Text extract:

........

Re: Two questions about the maximum number of versions of a column family

Anil Gupta Mon, 22 Feb 2016 08:41:04 -0800

If its possible to make the timestamps as a suffix of your rowkey(assuming the 
rowkey is composite) then you would not run into read/write hotspots. 
Have a look at open tsdb data model that scales really really well.


Sent from my iPhone

> On Feb 21, 2016, at 10:28 AM, Stephen Durfey <[email protected]> wrote:
> 
> I personally don't deal with time series data, so I'm not going to make a 
> statement on which is better. I would think from a scanning viewpoint putting 
> the time stamp in the row key is easier, but that will introduce scanning 
> performance bottlenecks due to the row keys being stored lexicographically.

........

(Stored data)
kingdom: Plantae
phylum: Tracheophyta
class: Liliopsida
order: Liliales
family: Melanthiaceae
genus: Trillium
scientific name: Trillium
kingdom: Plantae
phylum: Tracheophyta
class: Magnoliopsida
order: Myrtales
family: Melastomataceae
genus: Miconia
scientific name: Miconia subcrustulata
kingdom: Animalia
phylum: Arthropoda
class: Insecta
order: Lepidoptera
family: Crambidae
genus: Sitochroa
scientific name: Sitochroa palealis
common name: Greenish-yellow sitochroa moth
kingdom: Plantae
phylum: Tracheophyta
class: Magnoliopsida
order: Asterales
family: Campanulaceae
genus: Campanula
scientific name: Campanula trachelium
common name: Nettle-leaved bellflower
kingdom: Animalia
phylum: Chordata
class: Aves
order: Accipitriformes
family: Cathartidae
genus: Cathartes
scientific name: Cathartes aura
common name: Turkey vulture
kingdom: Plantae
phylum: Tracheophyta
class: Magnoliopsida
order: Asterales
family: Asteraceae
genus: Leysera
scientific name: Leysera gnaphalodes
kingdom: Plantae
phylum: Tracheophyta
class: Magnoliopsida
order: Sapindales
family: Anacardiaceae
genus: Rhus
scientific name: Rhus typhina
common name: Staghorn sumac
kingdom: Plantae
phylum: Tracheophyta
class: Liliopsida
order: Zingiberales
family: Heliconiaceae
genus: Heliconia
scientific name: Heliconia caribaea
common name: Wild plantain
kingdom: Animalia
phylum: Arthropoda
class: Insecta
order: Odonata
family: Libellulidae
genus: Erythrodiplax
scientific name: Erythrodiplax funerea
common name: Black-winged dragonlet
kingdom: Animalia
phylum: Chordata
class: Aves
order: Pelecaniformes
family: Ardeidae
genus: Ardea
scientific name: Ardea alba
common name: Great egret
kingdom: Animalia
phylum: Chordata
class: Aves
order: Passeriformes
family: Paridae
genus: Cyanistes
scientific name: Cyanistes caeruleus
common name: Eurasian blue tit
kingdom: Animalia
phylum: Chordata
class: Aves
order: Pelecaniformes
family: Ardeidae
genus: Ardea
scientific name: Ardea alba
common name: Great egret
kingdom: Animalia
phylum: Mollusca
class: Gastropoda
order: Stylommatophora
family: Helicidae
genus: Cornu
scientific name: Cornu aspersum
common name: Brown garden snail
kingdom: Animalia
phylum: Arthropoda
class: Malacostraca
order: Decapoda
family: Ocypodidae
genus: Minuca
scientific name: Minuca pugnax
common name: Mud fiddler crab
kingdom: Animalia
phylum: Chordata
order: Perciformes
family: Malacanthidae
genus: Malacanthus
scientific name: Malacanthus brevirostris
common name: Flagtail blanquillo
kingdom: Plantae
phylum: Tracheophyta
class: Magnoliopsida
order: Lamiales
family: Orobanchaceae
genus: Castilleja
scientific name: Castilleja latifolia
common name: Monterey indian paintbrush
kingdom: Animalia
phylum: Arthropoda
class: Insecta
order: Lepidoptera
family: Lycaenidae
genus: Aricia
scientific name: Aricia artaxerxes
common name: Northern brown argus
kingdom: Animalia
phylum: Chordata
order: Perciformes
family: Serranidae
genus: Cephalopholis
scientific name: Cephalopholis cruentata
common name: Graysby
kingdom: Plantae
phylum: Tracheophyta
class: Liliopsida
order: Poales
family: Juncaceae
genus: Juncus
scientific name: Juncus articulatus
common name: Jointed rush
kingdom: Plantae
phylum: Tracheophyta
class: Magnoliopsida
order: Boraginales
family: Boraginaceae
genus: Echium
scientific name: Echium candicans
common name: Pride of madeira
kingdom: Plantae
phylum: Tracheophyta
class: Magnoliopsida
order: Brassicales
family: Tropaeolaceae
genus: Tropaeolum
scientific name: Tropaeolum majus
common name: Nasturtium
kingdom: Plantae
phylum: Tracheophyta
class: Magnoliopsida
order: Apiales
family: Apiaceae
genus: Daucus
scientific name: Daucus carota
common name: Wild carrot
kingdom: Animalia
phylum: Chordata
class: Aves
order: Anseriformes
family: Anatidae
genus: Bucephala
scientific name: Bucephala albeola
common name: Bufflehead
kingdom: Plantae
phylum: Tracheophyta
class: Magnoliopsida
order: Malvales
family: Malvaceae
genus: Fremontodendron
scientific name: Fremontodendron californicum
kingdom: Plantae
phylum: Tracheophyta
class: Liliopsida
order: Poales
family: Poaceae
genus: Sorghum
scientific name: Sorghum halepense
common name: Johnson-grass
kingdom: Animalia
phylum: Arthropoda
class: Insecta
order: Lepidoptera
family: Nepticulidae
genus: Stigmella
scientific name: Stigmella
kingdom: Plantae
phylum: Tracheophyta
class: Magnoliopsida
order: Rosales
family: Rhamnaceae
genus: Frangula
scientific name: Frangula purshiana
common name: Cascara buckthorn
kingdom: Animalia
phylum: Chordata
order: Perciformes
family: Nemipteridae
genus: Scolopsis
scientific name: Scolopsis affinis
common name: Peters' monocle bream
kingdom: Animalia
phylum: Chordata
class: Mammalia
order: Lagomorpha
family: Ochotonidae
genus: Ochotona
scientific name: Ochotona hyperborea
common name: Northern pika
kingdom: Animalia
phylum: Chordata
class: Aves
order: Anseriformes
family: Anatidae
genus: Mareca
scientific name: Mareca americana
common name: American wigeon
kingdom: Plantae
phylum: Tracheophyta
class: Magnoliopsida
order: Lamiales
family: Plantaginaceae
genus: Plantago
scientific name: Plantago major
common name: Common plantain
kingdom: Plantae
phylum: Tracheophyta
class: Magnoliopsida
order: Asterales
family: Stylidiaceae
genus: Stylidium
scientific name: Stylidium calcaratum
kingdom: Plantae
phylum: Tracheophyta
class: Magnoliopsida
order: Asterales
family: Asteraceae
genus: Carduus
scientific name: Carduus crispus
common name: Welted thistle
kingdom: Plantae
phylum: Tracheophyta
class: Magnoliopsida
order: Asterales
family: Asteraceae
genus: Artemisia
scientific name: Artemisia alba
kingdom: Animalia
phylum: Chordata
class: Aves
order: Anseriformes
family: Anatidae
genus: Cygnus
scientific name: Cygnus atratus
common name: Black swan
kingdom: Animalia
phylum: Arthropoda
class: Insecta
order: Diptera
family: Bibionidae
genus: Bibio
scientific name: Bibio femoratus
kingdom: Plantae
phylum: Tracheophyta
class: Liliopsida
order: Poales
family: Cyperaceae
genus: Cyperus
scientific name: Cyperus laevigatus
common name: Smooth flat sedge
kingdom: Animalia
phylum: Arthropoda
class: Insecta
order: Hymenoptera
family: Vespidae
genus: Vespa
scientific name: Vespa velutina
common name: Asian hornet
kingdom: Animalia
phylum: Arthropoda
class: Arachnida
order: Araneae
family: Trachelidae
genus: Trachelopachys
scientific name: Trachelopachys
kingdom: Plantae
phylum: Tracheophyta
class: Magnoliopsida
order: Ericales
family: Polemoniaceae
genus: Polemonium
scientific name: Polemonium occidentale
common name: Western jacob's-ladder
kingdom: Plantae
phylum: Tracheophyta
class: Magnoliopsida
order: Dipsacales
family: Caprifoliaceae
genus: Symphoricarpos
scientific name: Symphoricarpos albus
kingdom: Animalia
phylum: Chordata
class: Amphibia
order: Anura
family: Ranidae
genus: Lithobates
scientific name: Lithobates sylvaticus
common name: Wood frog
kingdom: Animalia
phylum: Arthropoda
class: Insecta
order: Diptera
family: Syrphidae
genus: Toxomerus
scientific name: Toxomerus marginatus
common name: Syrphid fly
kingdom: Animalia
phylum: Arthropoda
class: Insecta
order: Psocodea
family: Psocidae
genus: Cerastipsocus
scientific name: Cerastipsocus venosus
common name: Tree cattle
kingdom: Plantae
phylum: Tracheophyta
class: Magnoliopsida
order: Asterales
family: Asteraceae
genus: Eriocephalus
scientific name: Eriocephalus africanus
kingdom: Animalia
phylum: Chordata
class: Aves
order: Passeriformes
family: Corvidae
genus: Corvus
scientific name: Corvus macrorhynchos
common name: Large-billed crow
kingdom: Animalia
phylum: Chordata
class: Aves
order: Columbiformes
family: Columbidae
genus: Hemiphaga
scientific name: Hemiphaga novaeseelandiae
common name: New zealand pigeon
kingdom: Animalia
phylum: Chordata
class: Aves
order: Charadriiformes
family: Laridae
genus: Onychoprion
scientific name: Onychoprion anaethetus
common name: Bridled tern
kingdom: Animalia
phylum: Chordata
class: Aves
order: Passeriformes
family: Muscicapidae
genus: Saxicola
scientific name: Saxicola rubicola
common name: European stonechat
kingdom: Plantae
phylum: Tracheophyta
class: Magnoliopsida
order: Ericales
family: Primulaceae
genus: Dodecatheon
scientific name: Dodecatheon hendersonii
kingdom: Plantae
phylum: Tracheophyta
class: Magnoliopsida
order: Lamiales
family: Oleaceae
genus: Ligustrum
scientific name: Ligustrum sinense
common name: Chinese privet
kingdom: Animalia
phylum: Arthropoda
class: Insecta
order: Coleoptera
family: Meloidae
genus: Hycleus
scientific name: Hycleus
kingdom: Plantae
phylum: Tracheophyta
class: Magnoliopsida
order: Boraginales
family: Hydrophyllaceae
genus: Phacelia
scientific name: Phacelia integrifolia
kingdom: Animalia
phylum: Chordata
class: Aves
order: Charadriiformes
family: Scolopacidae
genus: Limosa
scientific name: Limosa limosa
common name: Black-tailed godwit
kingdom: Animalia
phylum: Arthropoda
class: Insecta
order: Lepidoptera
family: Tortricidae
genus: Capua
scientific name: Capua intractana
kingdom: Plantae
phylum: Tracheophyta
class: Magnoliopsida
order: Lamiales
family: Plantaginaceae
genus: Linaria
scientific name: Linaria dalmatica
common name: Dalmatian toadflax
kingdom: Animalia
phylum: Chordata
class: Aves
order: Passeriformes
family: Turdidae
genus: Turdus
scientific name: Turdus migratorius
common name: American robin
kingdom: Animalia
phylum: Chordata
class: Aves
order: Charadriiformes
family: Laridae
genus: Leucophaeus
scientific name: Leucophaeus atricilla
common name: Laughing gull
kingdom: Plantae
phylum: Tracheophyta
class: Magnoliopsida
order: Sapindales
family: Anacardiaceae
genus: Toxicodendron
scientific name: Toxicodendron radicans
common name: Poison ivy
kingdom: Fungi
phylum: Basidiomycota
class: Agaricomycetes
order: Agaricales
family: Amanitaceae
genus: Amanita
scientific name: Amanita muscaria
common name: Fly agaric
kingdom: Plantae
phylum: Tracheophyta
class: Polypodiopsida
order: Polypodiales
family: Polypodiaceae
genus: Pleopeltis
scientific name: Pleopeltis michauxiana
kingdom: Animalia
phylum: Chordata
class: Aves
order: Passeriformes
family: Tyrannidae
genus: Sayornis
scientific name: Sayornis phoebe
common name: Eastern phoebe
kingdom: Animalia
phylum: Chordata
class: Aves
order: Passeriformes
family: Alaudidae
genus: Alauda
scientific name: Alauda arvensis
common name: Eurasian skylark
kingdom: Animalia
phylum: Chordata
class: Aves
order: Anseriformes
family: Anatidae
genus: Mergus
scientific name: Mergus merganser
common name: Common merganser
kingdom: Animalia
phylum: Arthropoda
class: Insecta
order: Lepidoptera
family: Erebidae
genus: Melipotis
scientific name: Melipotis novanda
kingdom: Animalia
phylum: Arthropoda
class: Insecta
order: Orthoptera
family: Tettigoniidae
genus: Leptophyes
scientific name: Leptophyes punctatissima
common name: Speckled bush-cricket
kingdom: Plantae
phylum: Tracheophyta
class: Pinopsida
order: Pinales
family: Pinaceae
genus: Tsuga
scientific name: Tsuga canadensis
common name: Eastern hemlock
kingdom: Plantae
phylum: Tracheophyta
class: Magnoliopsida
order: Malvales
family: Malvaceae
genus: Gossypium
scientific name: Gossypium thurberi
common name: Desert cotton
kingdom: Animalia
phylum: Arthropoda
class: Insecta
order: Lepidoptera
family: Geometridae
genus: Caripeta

........

Jobs:
[1] According to the forum thread, why would putting the time stamp in the row key cause scanning performance bottlenecks?
[2] Which data model does the forum thread recommend looking at because it scales well?

Answers below:
[1] The row keys are stored lexicographically, and that ordering is what would introduce the scanning performance bottlenecks.

[2] The open tsdb data model.